◆ JOB: Return the records below exactly; pictures stay out.

◆ EXTRACTED INFORMATION:
*** Begin section ***

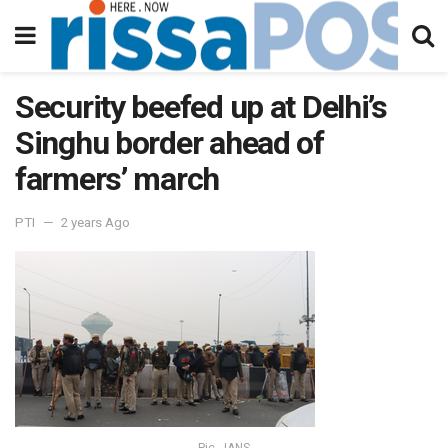
Security beefed up at Delhi’s
Singhu border ahead of
farmers’ march
PTI
2 years Ago
Pic - IANS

*** End section ***

◆ RESULT FOR THIS TASK:
Security beefed up at Delhi’s
Singhu border ahead of
farmers’ march
PTI
2 years Ago
Pic - IANS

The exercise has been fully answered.